Rio Tinto hits $1.3b Driverless Train Target

Rio Tinto has announced its $1.3 billion Autohaul driverless train program is fully operational 10 years after it was first proposed.

The news means 90% of Rio’s iron ore rail network in the Pilbara will be controlled remotely from its operations centre at Perth Airport.

The company’s shorter Robe River line, servicing the Mesa A and J mines, will continue to operate with drivers at the controls because journeys can be completed without the need for shift changes.

Rio has about 200 locomotives on more than 1700km of track in the Pilbara, transporting ore from 16 mines to four port terminals.
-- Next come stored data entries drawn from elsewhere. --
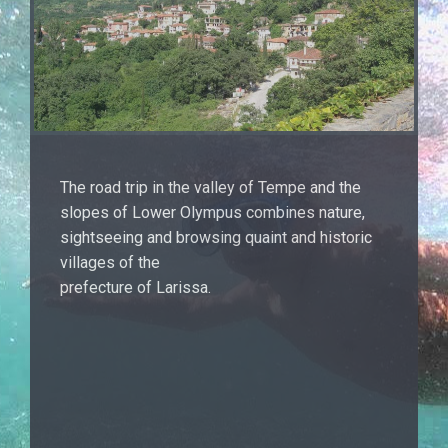
The road trip in the valley of Tempe and the
slopes of Lower Olympus combines nature,
sightseeing and browsing quaint and historic
villages of the
prefecture of Larissa.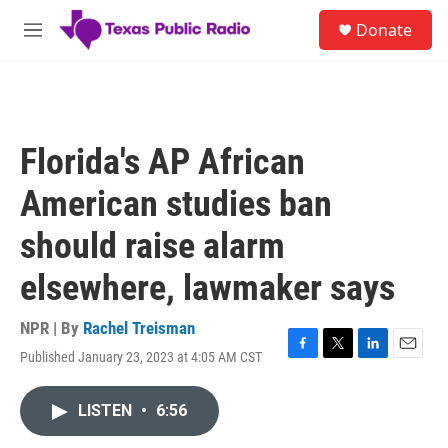
Skip to main content
S
Donate
e
M
a
e
r
n
c
u
h
u
Florida's AP African
e
r
American studies ban
y
should raise alarm
elsewhere, lawmaker says
NPR | By
Rachel Treisman
Published January 23, 2023 at 4:05 AM CST
F
T
L
E
a
w
i
m
c
i
n
a
LISTEN
•
6:56
e
t
k
i
b
t
e
l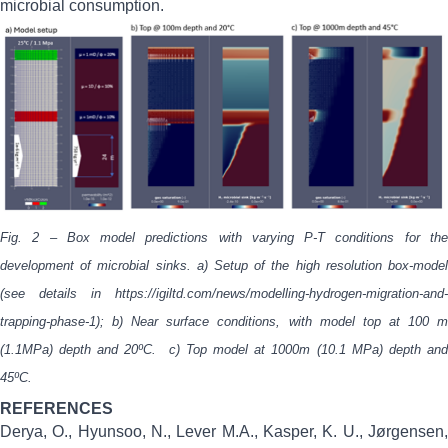
microbial consumption.
Fig. 2 – Box model predictions with varying P-T conditions for the
development of microbial sinks. a) Setup of the high resolution box-model
(see details in
https://igiltd.com/news/modelling-hydrogen-migration-and-
trapping-phase-1
); b) Near surface conditions, with model top at 100 m
(1.1MPa) depth and 20ºC.
c)
Top model at 1000m (10.1 MPa) depth an
45ºC.
REFERENCES
Derya, O., Hyunsoo, N., Lever M.A., Kasper, K. U., Jørgensen,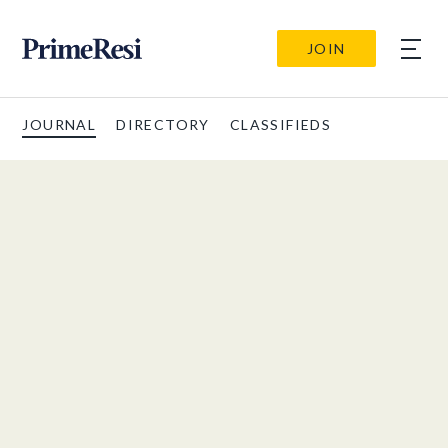
JOIN
JOURNAL
DIRECTORY
CLASSIFIEDS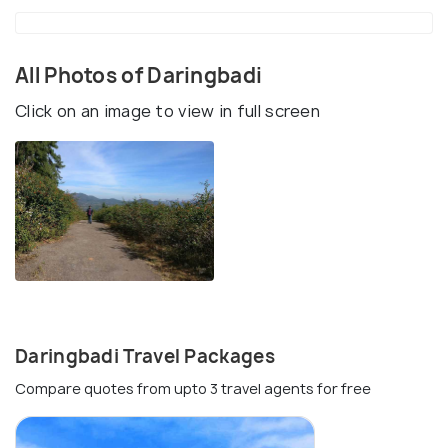
All Photos of Daringbadi
Click on an image to view in full screen
Daringbadi Travel Packages
Compare quotes from upto 3 travel agents for free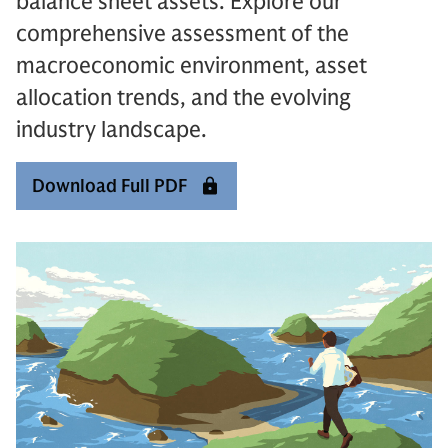
balance sheet assets. Explore our
comprehensive assessment of the
macroeconomic environment, asset
allocation trends, and the evolving
industry landscape.
Download Full PDF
The boss of rail, port and core services at Rio’s iron ore division, Ivan Vella, said early results from Autohaul had shown significant potential to improve productivity, increase flexibility and reduce logistical bottlenecks.

It is expected to boost average train speeds by 6% by removing acceleration and braking variations caused by human drivers, but more importantly it will cut hours of downtime in train stoppages when one worker’s shift ends and another’s begins.

It also means Rio won’t have to transport its train drivers 1.5 million kilometres a year back and forth across the Pilbara by road for shift changes.

The company says there has been no forced redundancies as a result of Autohaul, and none expected next year. Train drivers are still needed for yard work, fuel transport and in construction, maintenance and diagnostic roles.

Autohaul is expected to boost Rio’s Pilbara iron ore capacity from 340 million to 360 million tonnes and allow the mining giant to more easily slide its output up and down in response to market conditions.

The news follows Rio’s announcement this month that it had pushed the button on its $US2.6 billion Koodaideri iron ore replacement project in the Pilbara.

The safety of privately owned Pilbara rail networks was in focus last month when a fully laden BHP iron ore train careered 92km without a driver before being deliberately derailed south of Port Hedland.